Le petit groupe a procédé à une inspection minutieuse des installations, saisissant ici et là quelques chandelles, rallonges électriques et foyers portatifs. C'est lorsque les employés de la Ville ont voulu s'attaquer au bois de chauffage empilé à l'extrémité du camp que les indignés ont alors fait entendre leur revendication. Deux d'entre eux se sont physiquement opposés à la saisie des bûches en prenant place sur le dessus de la pile.

Après quelques minutes de discussion, les pompiers et les manifestants ont finalement conclu une entente pour que le bois disparaisse de l'endroit d'ici le lendemain. Un autre accord a été conclu au sujet d'une tente construite avec l'aide d'une toile en nylon, un matériau qui peut prendre facilement en feu.

Peuple uni

«On est heureux, c'est une première victoire. On a montré ce que le peuple uni était capable de faire», a affirmé Pascale Marie Milan, qui fumait tranquillement une cigarette après le branle-bas de combat de la soirée. «On va rester vigilants», a-t-elle néanmoins averti, promettant aussi de faire la vigie tout au long de la nuit.

«Je suis très satisfait», a quant à lui affirmé Julien Lapierre, au sujet du déroulement de la soirée. «On est prêts à faire les ajustements qu'ils demandent, mais on veut avoir les papiers légaux», a-t-il soutenu, affirmant que les avis distribués dans la journée n'étaient pas valides.

Labeaume s'en mêle

Le maire Régis Labeaume, qui a admis quelques jours plus tôt être sensible aux revendications des indignés, leur a demandé en point de presse hier matin de quitter les lieux «dans les prochaines heures», pour des questions de sécurité. Il a également rappelé que la Ville, étant propriétaire des lieux, s'expose à des poursuites en cas de problèmes.

Et si les indignés refusent de démanteler leurs installations et la quarantaine de tentes qu'ils ont piquées sur le terrain municipal, «le service de police et le service des incendies interviendront», a-t-il menacé.

Puis, vers 14h45, trois représentants du service des incendies ont distribué des avis à la cinquantaine de manifestants sur place, exigeant directement et officiellement le «démantèlement des installations dangereuses» à défaut de quoi la Ville s'en chargera elle-même.

Dans les minutes qui ont suivi, ils ont entrepris un vaste réaménagement de la place. Ils ont notamment espacé les tentes, déménagé les poêles au gaz et érigé une tente d'armée, plus solide et plus résistante au feu. C'est d'ailleurs ce nouvel aménagement que les pompiers ont jugé conforme en fin de soirée après leur visite.

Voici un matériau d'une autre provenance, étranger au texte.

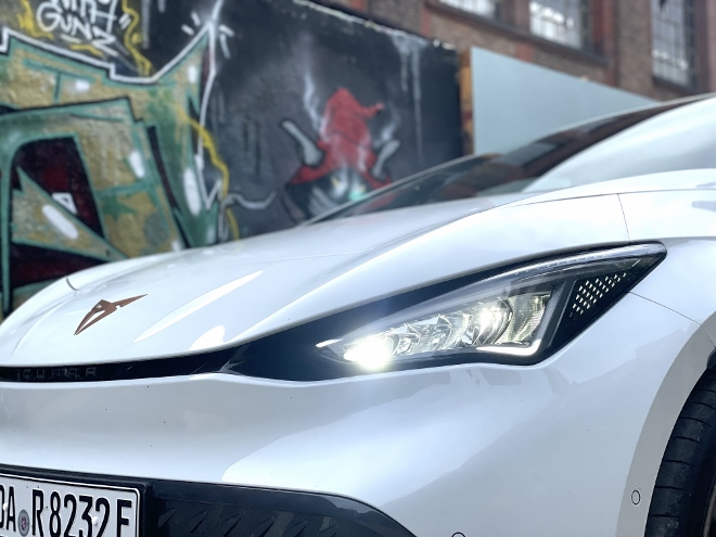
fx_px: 1076
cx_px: 358
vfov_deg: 28.0
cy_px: 268
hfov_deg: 36.8
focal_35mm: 52
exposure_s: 1/1845
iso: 32
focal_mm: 6
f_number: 2
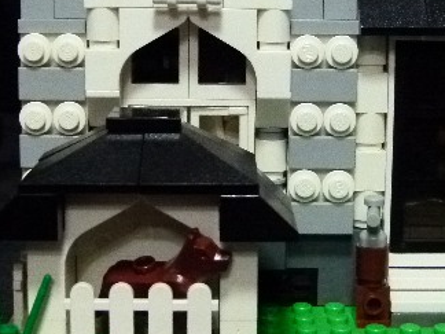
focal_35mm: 83
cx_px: 273
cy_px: 103
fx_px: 1067
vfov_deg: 17.7
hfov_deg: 23.5
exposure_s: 1/60
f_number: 3.2
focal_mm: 7.6
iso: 800
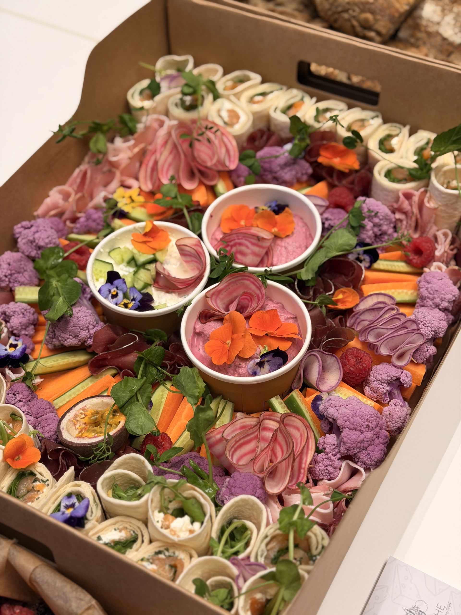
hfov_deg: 30.3
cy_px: 308
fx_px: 852
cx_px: 230
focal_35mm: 48
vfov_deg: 39.7
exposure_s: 1/50
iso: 64
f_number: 1.78
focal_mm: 6.76
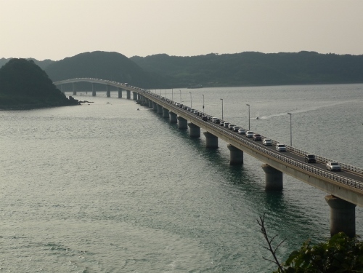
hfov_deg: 23.8
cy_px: 136
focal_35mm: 82
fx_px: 860
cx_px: 182
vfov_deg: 18.0
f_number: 13
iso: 100
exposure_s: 1/200
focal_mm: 13.6
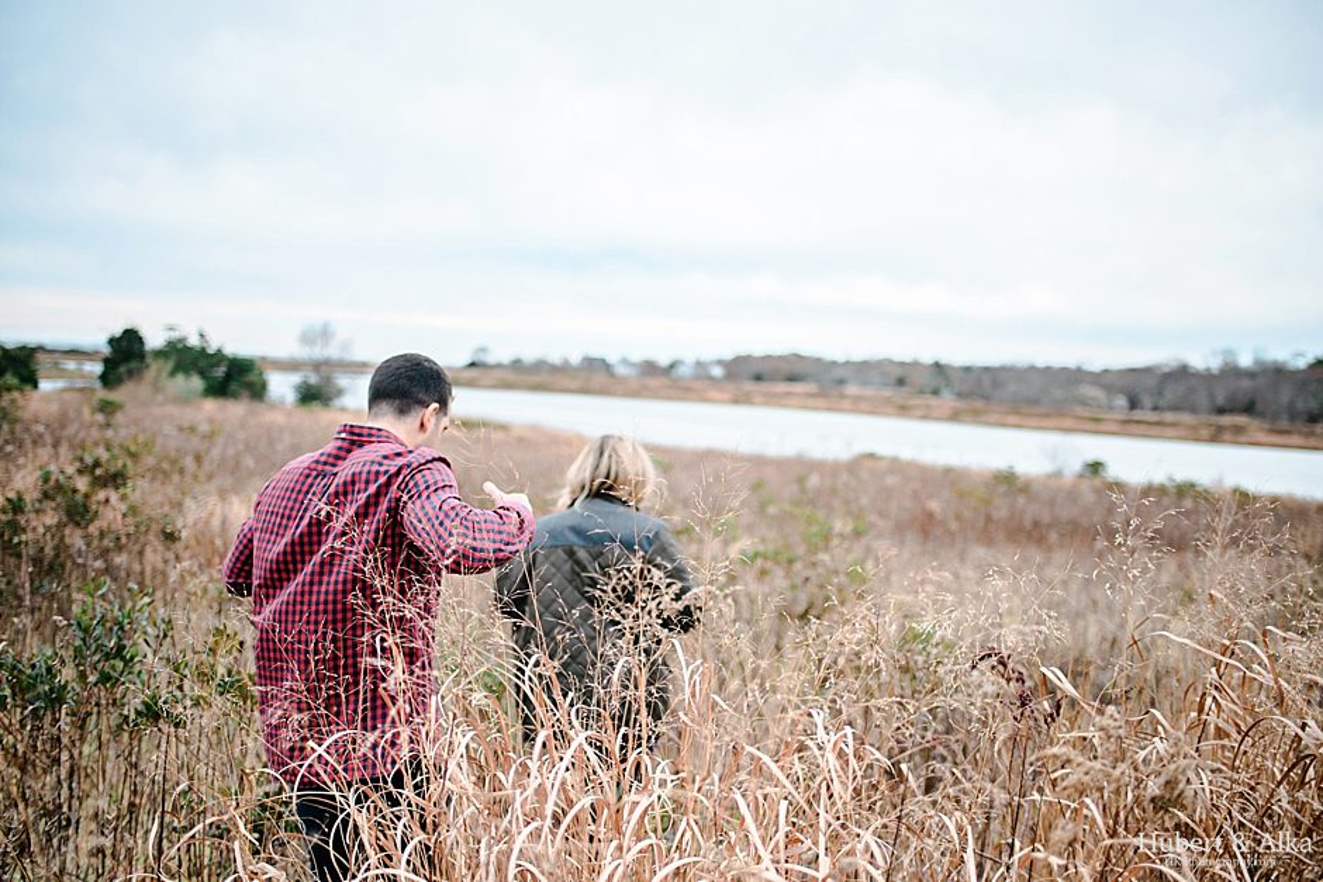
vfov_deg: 37.9
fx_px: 1286
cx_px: 662
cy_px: 441
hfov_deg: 54.4
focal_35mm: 35
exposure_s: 1/5000
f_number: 1.8
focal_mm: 35
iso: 500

À Montréal, le maire, Gérald Tremblay, a déclaré à RDI qu'il entendait adopter une attitude de tolérance à l'égard des «indignés» qui occupent le Square Victoria, pour autant que ces derniers respectent la paix publique et certaines règles de sécurité.

Un prétexte pour agir

L'avocat Denis Poitras croit que la Ville de Québec cherche tout simplement un prétexte pour expulser les manifestants.

«C'est plus un débat politique que juridique, cette affaire-là. Les gens sont là, ils ont des revendications, la Ville les tolère puis tout d'un coup, ils ne veulent plus jouer. Qu'ils le disent carrément s'ils n'en veulent pas, qu'ils ne cherchent pas de prétexte», a soutenu celui qui a notamment représenté quelques manifestants québécois arrêtés au G20 à l'été 2010.

L'argument de la sécurité incendie ne tient pas la route, croit-il, puisqu'une fois que les campeurs se plient aux exigences des autorités, celles-ci n'ont plus d'excuse.

Me Poitras a été contacté par les indignés de Québec hier et il se disait prêt à intervenir en cas d'arrestations. Pourrait-il contester l'expulsion des campeurs si la Ville l'ordonnait? «Il faudrait voir les motifs», a conclu l'avocat.